Blimey, what an asshole.
You know what they say: if you can’t work with one person, then maybe they’re just an arsehole; if you can’t work with anybody, maybe you’re the arsehole.
So it’s not because of the fleas. I learned something today.
the alternative, if the school district really didn’t want the administrative overhead of running a busing company, is to establish a contract which guarantees a certain minimum wage, maximum working hours, and the like.
of course they probably wouldn’t find a company to agree to those terms – but, that’s the right way a public private partnership should work: not just a race to the bottom of the pay scale.
It’s one thing when an employee says that. It’s quite another when the owner of the company does so.
Ohhhhh. I thought “scratchers” meant pajamas. You know since a common activity while wearing them might involve scratching yourself in certain areas made more easily accessible.
Well, to you and me that would seem to be the obvious solution. For some odd reason, the majority of voters don’t seem to agree.
From the council’s point of view, their funding keeps getting cut and they know/think that their local electorate won’t stand for council tax going up to anything like the rate needed to actually fund everything the electorate expects the council to provide so their only options are to either cut services or reduce costs in some other way (and by this point in time - both).

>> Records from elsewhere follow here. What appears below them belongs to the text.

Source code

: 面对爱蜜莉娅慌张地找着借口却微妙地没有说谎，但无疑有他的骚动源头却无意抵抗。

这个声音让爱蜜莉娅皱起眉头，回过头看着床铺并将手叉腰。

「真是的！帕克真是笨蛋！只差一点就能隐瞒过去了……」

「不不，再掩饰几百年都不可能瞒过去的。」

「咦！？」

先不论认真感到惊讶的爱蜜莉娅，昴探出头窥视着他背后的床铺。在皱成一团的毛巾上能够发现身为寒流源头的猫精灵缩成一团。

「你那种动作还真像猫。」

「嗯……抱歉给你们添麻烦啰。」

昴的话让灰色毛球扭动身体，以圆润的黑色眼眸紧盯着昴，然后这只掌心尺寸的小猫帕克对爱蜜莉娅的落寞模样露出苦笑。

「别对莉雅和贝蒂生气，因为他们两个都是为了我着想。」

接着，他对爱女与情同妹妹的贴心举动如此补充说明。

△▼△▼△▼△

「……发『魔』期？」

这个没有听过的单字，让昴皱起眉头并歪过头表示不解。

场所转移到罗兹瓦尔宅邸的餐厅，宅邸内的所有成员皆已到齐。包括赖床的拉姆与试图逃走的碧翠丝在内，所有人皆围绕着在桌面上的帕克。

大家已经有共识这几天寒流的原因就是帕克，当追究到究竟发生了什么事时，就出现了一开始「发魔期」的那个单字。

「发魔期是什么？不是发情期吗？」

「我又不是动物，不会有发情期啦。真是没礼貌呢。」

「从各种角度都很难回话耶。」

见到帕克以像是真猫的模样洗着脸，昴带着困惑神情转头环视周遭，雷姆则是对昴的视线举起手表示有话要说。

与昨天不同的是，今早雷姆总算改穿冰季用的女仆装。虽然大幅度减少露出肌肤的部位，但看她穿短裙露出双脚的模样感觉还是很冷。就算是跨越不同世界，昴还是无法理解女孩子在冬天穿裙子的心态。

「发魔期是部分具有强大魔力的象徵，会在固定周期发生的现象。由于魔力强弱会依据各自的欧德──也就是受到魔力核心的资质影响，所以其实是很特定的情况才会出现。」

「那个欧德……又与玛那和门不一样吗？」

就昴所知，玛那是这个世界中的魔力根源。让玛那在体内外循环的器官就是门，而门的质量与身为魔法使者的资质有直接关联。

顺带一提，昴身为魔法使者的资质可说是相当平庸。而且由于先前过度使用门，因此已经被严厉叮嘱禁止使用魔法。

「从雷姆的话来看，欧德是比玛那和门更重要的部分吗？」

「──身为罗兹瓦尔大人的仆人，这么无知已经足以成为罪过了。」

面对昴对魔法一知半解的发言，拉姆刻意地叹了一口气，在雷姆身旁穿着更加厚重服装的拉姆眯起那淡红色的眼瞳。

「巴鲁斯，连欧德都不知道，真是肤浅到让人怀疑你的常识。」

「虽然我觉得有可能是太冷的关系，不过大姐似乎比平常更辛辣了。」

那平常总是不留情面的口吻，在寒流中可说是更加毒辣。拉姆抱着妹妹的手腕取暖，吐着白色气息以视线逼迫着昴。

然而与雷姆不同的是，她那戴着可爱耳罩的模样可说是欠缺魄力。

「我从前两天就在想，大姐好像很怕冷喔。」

The political message since Tony Blair took the Labour party into government lo these many years ago, right through to today’s Conservative government has been that public bodies should use private industry to provide services pretty much wherever possible.
So the Council has that in the background shaping their thinking. They also know that if the council provides the service directly, they get it in the neck for everything that goes wrong.
If they outsource, they can tell the electorate that anything wrong with the service is the private company’s fault and as here “step in” to save the day.
In addition, they not only save a fortune (just on staff costs alone for example) but they also get to tell the electorate that the cost of the service is not just some featherbedded figure that’s been pulled out of the air by some council officer but is the best price possible achieved under an open tender process.
That is genuinely important to a lot of voters.
To be fair, a lot of councils do try and require those sort of terms. The UK of course has a minimum wage in any event these days and a lot of councils will try and require a local ‘living wage’ be paid, working hours again are theoretically covered by UK/EU law but again many councils will try and specify better standards in their contracts.
The response to which as you said is either “We can do that of course, here’s what it will cost (quotes twice the Council’s available budget)” or “No, thanks we’re not interested” or (my personal inducer of frothing rage) “Sure, we can do that, it’ll cost half what you’re spending now, when shall we start” until the council commits itself to that operator and then "Oh, there’s no way, we can provide all this for the price, we’re not going to provide this, this or this and the price will actually be slightly more than you were paying in-house.
Note, this doesn’t even need to require a signed contract or even the confirmation that that operator has been selected since the procurement process (for admittedly mostly good reasons) takes a very long time and the previous contract (there always is one - see above for the pressure to outsource over the last 20 years) will expire soon leaving the council with the choice of caving in to the disgusting Trump-like negotiation tactics or carrying on with the existing operator under emergency arrangements which will of course a) cost a fortune and b) be politically embarrassing.
Limited company…
So unless a liquidator decides there was fraudulent or wrongful trading (and that’s hard to show) and thinks its worth pursuing (also unlikely) and can find sufficient creditors willing to put more money into the potential chance to pursue the director for his own assets (vanishingly unlikely - why throw good money after bad?), not likely to hit his own pocket.
I won’t be too surprised if Mr Hardy ends up filing for bankruptcy himself soon enough though given his apparent meltdown.
Equally, I won’t be surprised if he turns up sunning himself in luxury on the Costa del Sol or wherever retired small businessmen like to go these days. Malta?
Just to add to the ‘spectacular fail’ part, according to the Daily Mail (so entire salt mine of salt needed and I’m not linking) one of the staff he fired via the email was his own daughter.
You gotta abscond them before they abscond you.
IIRC, it’s also the attitude that Hitler took during the last days. To defelct blame for Germany’s total defeat, he decided that the German people were not the Master Race after all but a bunch of spineless weaklings who didn’t deserve so great a leader as he.
these school bus contracts are the terrible. I signed my kids up for their school bus 5 years ago and the buses they supplied were death traps. They were very old, often broke down and once my son came home and wreaked of diesel fumes. When I asked him why he said that fumes were leaking inside the bus, but the driver refused to do anything about it.
I reported this to the school, who conducted an investigation and found out that the company were using the cheapest drivers possible, without any criminal checks and telling them to have no interaction with the kids beyond checking their passes. They were just leaving the children totally unsupervised on these dangerous buses, with people that potentially shouldn’t be anywhere near children.
Needless to say, I took my kids off the buses and the school changed to a different contractor, but how this happened in the first place is beyond me!